By Christopher Bing and Raphael Satter

WASHINGTON (Reuters) - A Democratic U.S. senator says he has written to Attorney General William Barr outlining his concerns about potential "political interference" by the Trump administration in an investigation of a private espionage firm that targeted environmental groups in the United States.

Last month Reuters reported https://www.reuters.com/article/us-india-cyber-mercenaries-exclusive/exclusive-obscure-indian-cyber-firm-spied-on-politicians-investors-worldwide-idUSKBN23G1GQ that U.S. law enforcement was investigating aspects of a seven-year-long hack-for-hire operation carried out by a New Delhi-based firm called BellTroX InfoTech Services on behalf of unknown clients.

Senator Sheldon Whitehouse, who sits on the Senate Judiciary Committee, said in a letter https://www.documentcloud.org/documents/6980750-20200702-Letter-from-Whitehouse-to-Barr.html to Barr and in an interview with Reuters on Thursday that the investigation was being carried out by prosecutors in New York and that unnamed sources had alerted his office that the Department of Justice has taken what he said was "an interest in this matter which seems inconsistent with ordinary procedure."

Whitehouse declined to provide details or identify his sources, saying only that they had "first-hand knowledge of the matters under investigation."

Whitehouse said he believed the interest was inconsistent with the independence of the U.S. attorney's office in Manhattan and raised the possibility that the case "will fall victim to political pressure from Washington."

The Department of Justice, the White House, and the U.S. attorney's office in New York did not respond to messages seeking comment. BellTroX owner Sumit Gupta did not respond to repeated messages seeking comment either.
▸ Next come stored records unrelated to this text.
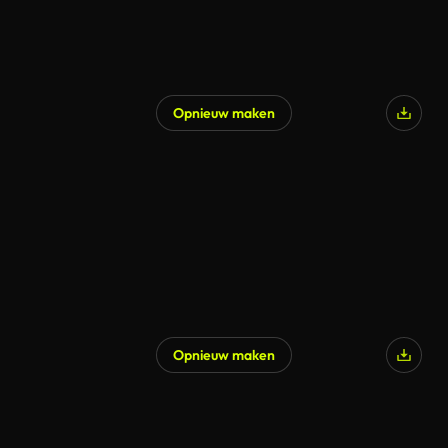
Opnieuw maken
Opnieuw maken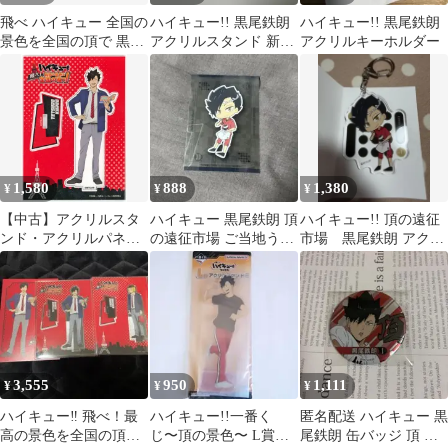
飛べ ハイキュー 全国の
ハイキュー!! 黒尾鉄朗
ハイキュー!! 黒尾鉄朗
景色を全国の頂で 黒尾
アクリルスタンド 新春
アクリルキーホルダー
鉄朗 アクリルスタンド
の頂
1,580
888
1,380
¥
¥
¥
【中古】アクリルスタ
ハイキュー 黒尾鉄朗 頂
ハイキュー!! 頂の遠征
ンド・アクリルパネル
の遠征市場 ご当地うま
市場 黒尾鉄朗 アクリ
黒尾鉄朗 アクリルスタ
いもん決戦
ルキーホルダー
ンド 「ハイキュー!! 飛
べ!最高の景色を全国の
頂で!」
3,555
950
1,111
¥
¥
¥
ハイキュー‼︎ 飛べ！最
ハイキュー!!一番く
匿名配送 ハイキュー 黒
高の景色を全国の頂
じ〜頂の景色〜 L賞ア
尾鉄朗 缶バッジ 頂 合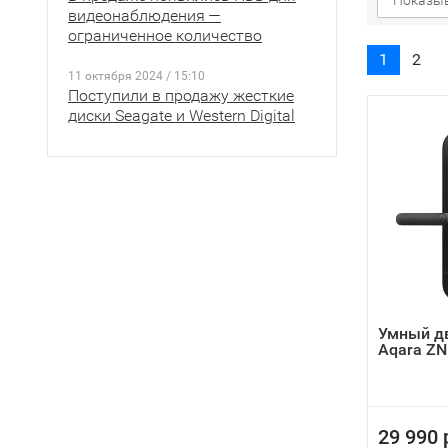
Показыв
видеонаблюдения —
ограниченное количество
1
2
11 октября 2024 / 15:10
Поступили в продажу жесткие
диски Seagate и Western Digital
Умный д
Aqara Z
29 990 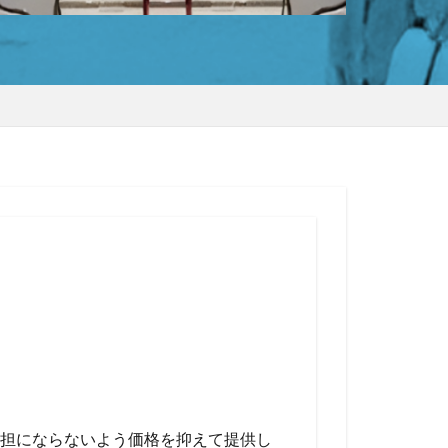
担にならないよう価格を抑えて提供し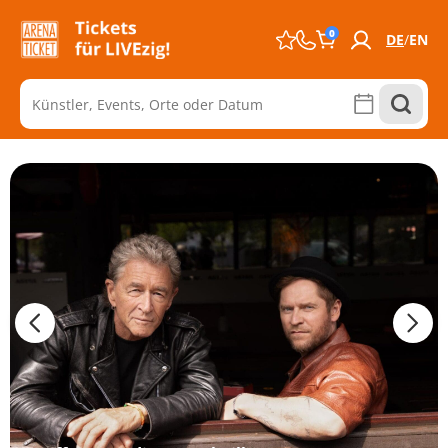
0
DE
EN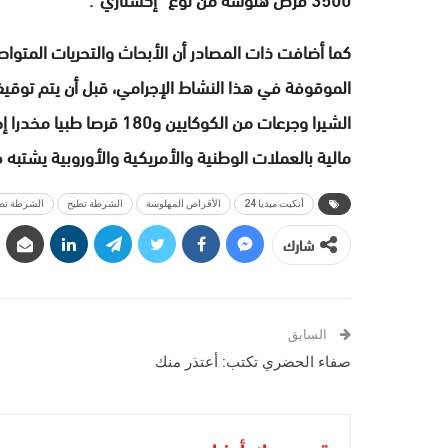
كما أضافت ذات المصادر أن الأبحاث والتحريات المت
الموقوفة في هذا النشاط الإجرامي، قبل أن يتم توقي
الشيرا وجرعات من الكوكايين
مالية بالعملات الوطنية والأمريكية والأوروبية يشتب
أنكيت ميديا 24
الأقراص المهلوسة
الشرطة تطيح
الشرطة تطي
شارك
السابق
صفاء الحضري تكتب: أعتذر منك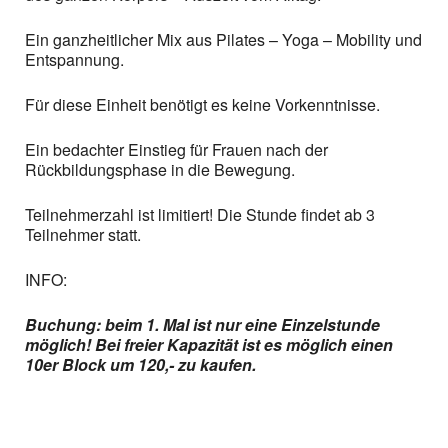
Ein ganzheitlicher Mix aus Pilates – Yoga – Mobility und
Entspannung.
Für diese Einheit benötigt es keine Vorkenntnisse.
Ein bedachter Einstieg für Frauen nach der
Rückbildungsphase in die Bewegung.
Teilnehmerzahl ist limitiert! Die Stunde findet ab 3
Teilnehmer statt.
INFO:
Buchung: beim 1. Mal ist nur eine Einzelstunde
möglich! Bei freier Kapazität ist es möglich einen
10er Block um 120,- zu kaufen.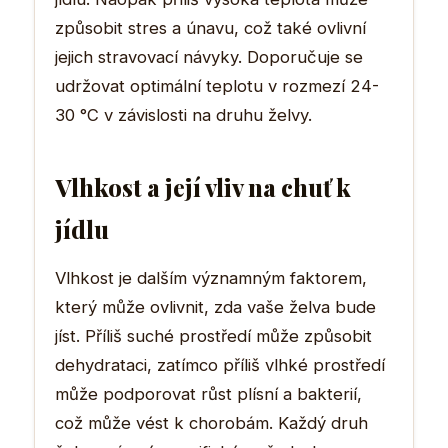
způsobit stres a únavu, což také ovlivní
jejich stravovací návyky. Doporučuje se
udržovat optimální teplotu v rozmezí 24-
30 °C v závislosti na druhu želvy.
Vlhkost a její vliv na chuť k
jídlu
Vlhkost je dalším významným faktorem,
který může ovlivnit, zda vaše želva bude
jíst. Příliš suché prostředí může způsobit
dehydrataci, zatímco příliš vlhké prostředí
může podporovat růst plísní a bakterií,
což může vést k chorobám. Každý druh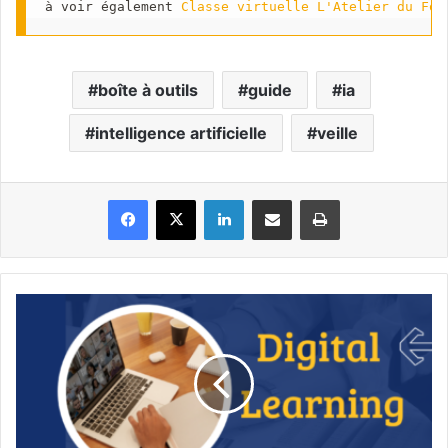
à voir également 
Classe virtuelle L'Atelier du For
boîte à outils
guide
ia
intelligence artificielle
veille
Facebook
X
Linkedin
Partager par email
Imprimer
Agenda
du
Digital
Learning
Novembre
2023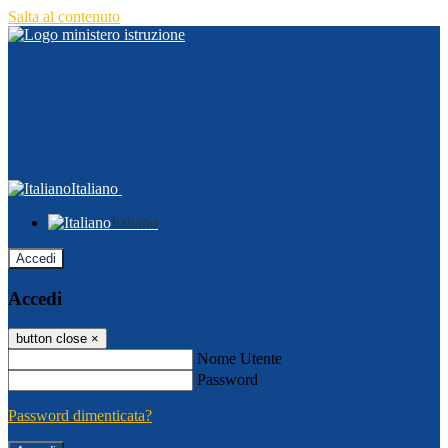
Salta al contenuto
Italiano
Italiano
Accedi
Accedi
button close
×
Nome Utente
Password
Password dimenticata?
In previous conversations with Reuters, he denied wrongdoing.

In last month's story, Reuters reported that among the organizations BellTroX targeted were environmental groups that have campaigned against the oil and gas industry - including Greenpeace, the Climate Investigations Center, and the Union of Concerned Scientists.

Whitehouse said that given both the influence he says the fossil fuel industry has wielded with Republican President Donald Trump's administration and recent efforts to water down or reverse the prosecutions of Trump allies, he was right to be concerned that the targeting of green groups would not be properly looked into.

"The risk is obvious that the investigation will be slow-walked or curtailed to protect the President's donors and allies in that industry," Whitehouse said in his letter.

Whitehouse said he asked Barr to preserve any communications between his office and the U.S. attorney's office in New York and provide a log of all contact regarding the BellTroX case.